Sinlung /
08 July 2011

Last Resort To Get Delhi University Tag

Distance learning — a last resort for Delhi students!

New Delhi: At a time when Delhi University (DU) colleges have put up high cut-offs for admission, its School of Open Learning (SOL) that offers distance learning courses is swamped with applications - emerging as a ray of hope for students who do not meet the high criteria of the colleges.

Distance learning — a last resort for Delhi students!

SOL, which receives over 300,000 applications annually, offers courses in humanities and commerce streams through distance learning programmes. "Students who find it difficult to clear the cut-offs of DU and still want the university's tag are coming for the courses here," SOL assistant registrar S.K. Lamba told IANS.

"Some students these days want to learn and earn at the same time; so they join SOL," he added. Many of the students joining SOL are able to pursue a vocational course as well as a course of their choice through distance learning.

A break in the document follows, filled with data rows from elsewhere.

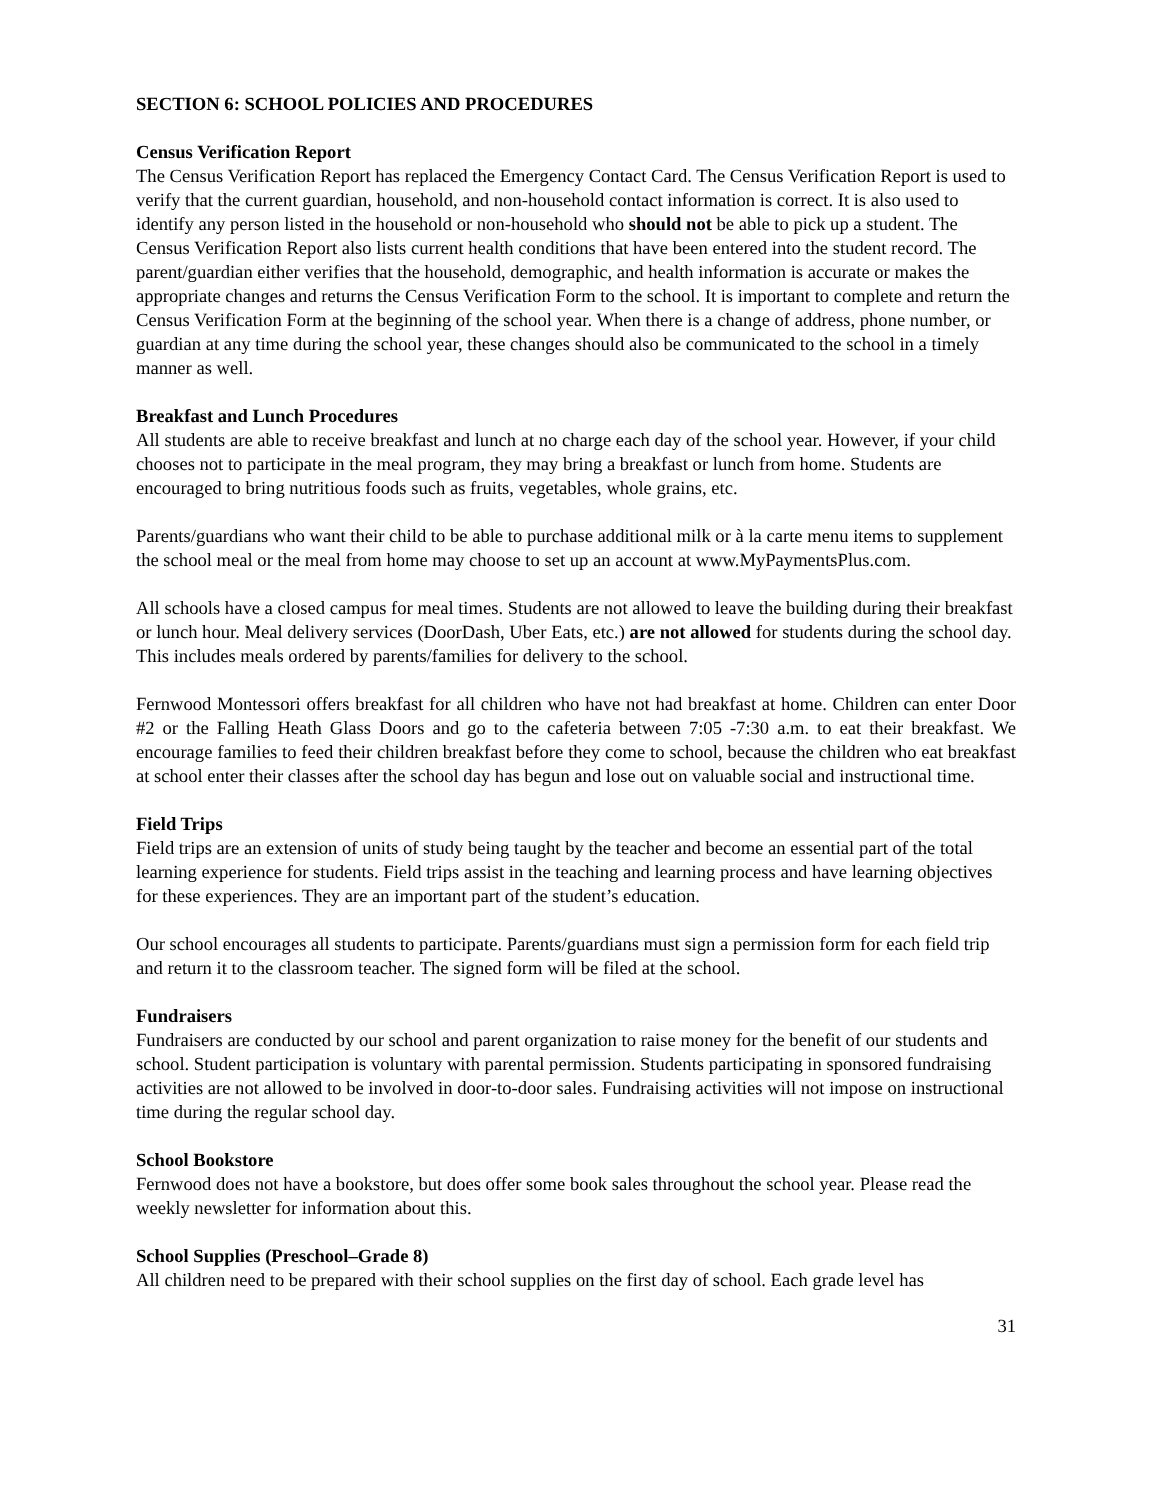SECTION 6: SCHOOL POLICIES AND PROCEDURES
Census Verification Report
The Census Verification Report has replaced the Emergency Contact Card. The Census Verification Report is used to verify that the current guardian, household, and non-household contact information is correct. It is also used to identify any person listed in the household or non-household who should not be able to pick up a student. The Census Verification Report also lists current health conditions that have been entered into the student record. The parent/guardian either verifies that the household, demographic, and health information is accurate or makes the appropriate changes and returns the Census Verification Form to the school. It is important to complete and return the Census Verification Form at the beginning of the school year. When there is a change of address, phone number, or guardian at any time during the school year, these changes should also be communicated to the school in a timely manner as well.
Breakfast and Lunch Procedures
All students are able to receive breakfast and lunch at no charge each day of the school year. However, if your child chooses not to participate in the meal program, they may bring a breakfast or lunch from home. Students are encouraged to bring nutritious foods such as fruits, vegetables, whole grains, etc.
Parents/guardians who want their child to be able to purchase additional milk or à la carte menu items to supplement the school meal or the meal from home may choose to set up an account at www.MyPaymentsPlus.com.
All schools have a closed campus for meal times. Students are not allowed to leave the building during their breakfast or lunch hour. Meal delivery services (DoorDash, Uber Eats, etc.) are not allowed for students during the school day. This includes meals ordered by parents/families for delivery to the school.
Fernwood Montessori offers breakfast for all children who have not had breakfast at home. Children can enter Door #2 or the Falling Heath Glass Doors and go to the cafeteria between 7:05 -7:30 a.m. to eat their breakfast. We encourage families to feed their children breakfast before they come to school, because the children who eat breakfast at school enter their classes after the school day has begun and lose out on valuable social and instructional time.
Field Trips
Field trips are an extension of units of study being taught by the teacher and become an essential part of the total learning experience for students. Field trips assist in the teaching and learning process and have learning objectives for these experiences. They are an important part of the student’s education.
Our school encourages all students to participate. Parents/guardians must sign a permission form for each field trip and return it to the classroom teacher. The signed form will be filed at the school.
Fundraisers
Fundraisers are conducted by our school and parent organization to raise money for the benefit of our students and school. Student participation is voluntary with parental permission. Students participating in sponsored fundraising activities are not allowed to be involved in door-to-door sales. Fundraising activities will not impose on instructional time during the regular school day.
School Bookstore
Fernwood does not have a bookstore, but does offer some book sales throughout the school year. Please read the weekly newsletter for information about this.
School Supplies (Preschool–Grade 8)
All children need to be prepared with their school supplies on the first day of school. Each grade level has
31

"I am from a government school, and got 50 percent in Class 12 boards, which means no DU college. Finally, I have applied to SOL for a B.A. course," said Fatima Hashmi, an applicant at SOL.

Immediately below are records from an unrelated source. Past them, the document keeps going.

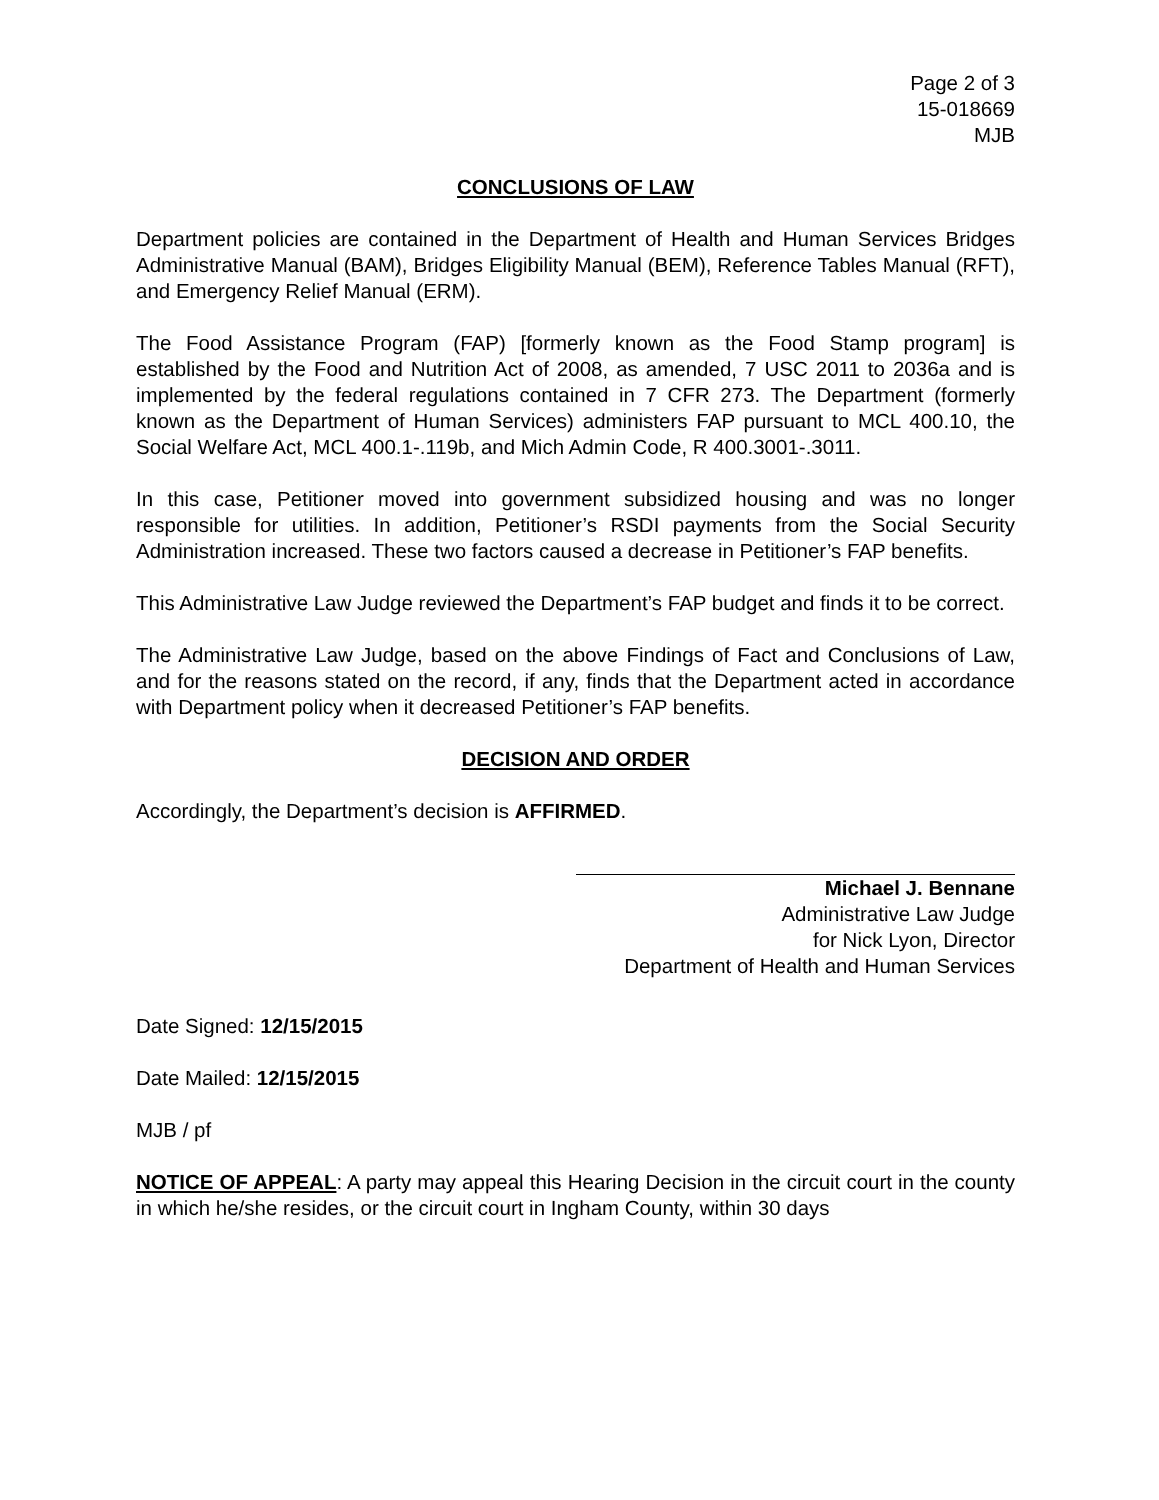Page 2 of 3
15-018669
MJB
CONCLUSIONS OF LAW
Department policies are contained in the Department of Health and Human Services Bridges Administrative Manual (BAM), Bridges Eligibility Manual (BEM), Reference Tables Manual (RFT), and Emergency Relief Manual (ERM).
The Food Assistance Program (FAP) [formerly known as the Food Stamp program] is established by the Food and Nutrition Act of 2008, as amended, 7 USC 2011 to 2036a and is implemented by the federal regulations contained in 7 CFR 273. The Department (formerly known as the Department of Human Services) administers FAP pursuant to MCL 400.10, the Social Welfare Act, MCL 400.1-.119b, and Mich Admin Code, R 400.3001-.3011.
In this case, Petitioner moved into government subsidized housing and was no longer responsible for utilities. In addition, Petitioner’s RSDI payments from the Social Security Administration increased. These two factors caused a decrease in Petitioner’s FAP benefits.
This Administrative Law Judge reviewed the Department’s FAP budget and finds it to be correct.
The Administrative Law Judge, based on the above Findings of Fact and Conclusions of Law, and for the reasons stated on the record, if any, finds that the Department acted in accordance with Department policy when it decreased Petitioner’s FAP benefits.
DECISION AND ORDER
Accordingly, the Department’s decision is AFFIRMED.
Michael J. Bennane
Administrative Law Judge
for Nick Lyon, Director
Department of Health and Human Services
Date Signed: 12/15/2015
Date Mailed: 12/15/2015
MJB / pf
NOTICE OF APPEAL: A party may appeal this Hearing Decision in the circuit court in the county in which he/she resides, or the circuit court in Ingham County, within 30 days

The USP of the distance learning school is that students do not have to attend classes compulsorily which take place only on weekends.

Students who have taken up professional courses like chartered accountancy come for distance learning courses as they don't have to attend classes at SOL and are thus able to devote time to both.

"I want to appear for the chartered accountancy test in December. If I get through it, I won't have time to attend classes at two places simultaneously," said Swati Vij, an applicant. "SOL will give me a degree and I will also have the DU tag," she added.

The School offers undergraduate and postgraduate degree courses in arts and commerce subjects. Printed course material is distributed to the students and the fees is, like all DU colleges, very low.

Distance learning — a last resort for Delhi students!

"People who want to shuttle between work and studies find this the place to be in," said Yogesh Chopra, who applied for a master's degree in Political Science and works as a reporter with a news channel.

Parents of students are also supportive of their wards taking up these courses.

"My daughter wanted to take up a job while pursuing her post-graduate studies. So she wanted a correspondence course and I thought this was the best option for her," said Harvinder Singh, father of Nimrit Kaur who applied for a master's degree in Sanskrit.

Age is no bar at SOL. The institution gets many applications from people who left studies long ago.

Deepa Sareen, a home-maker from west Delhi's Rajouri Garden, has joined SOL. "Due to family pressures, I discontinued my studies after graduation. Now that I am settled and my children are in secondary school, I have time and can take up M.A. Sanskrit course."

The institution had 900 students when it started in 1962. The number reached several hundreds of thousands last year.

"The huge number of candidates is because of the fact that there are not enough number of seats and colleges in the country that can accommodate the growing number of students," Lamba pointed out.

SOL follows the policy of granting admission to all applicants if they have scored the minimum marks - which is 40 percent.

Delhi University was established in 1962. It has 16 faculties, 86 academic departments, 77 colleges and five other recognised institutes spread all over the city.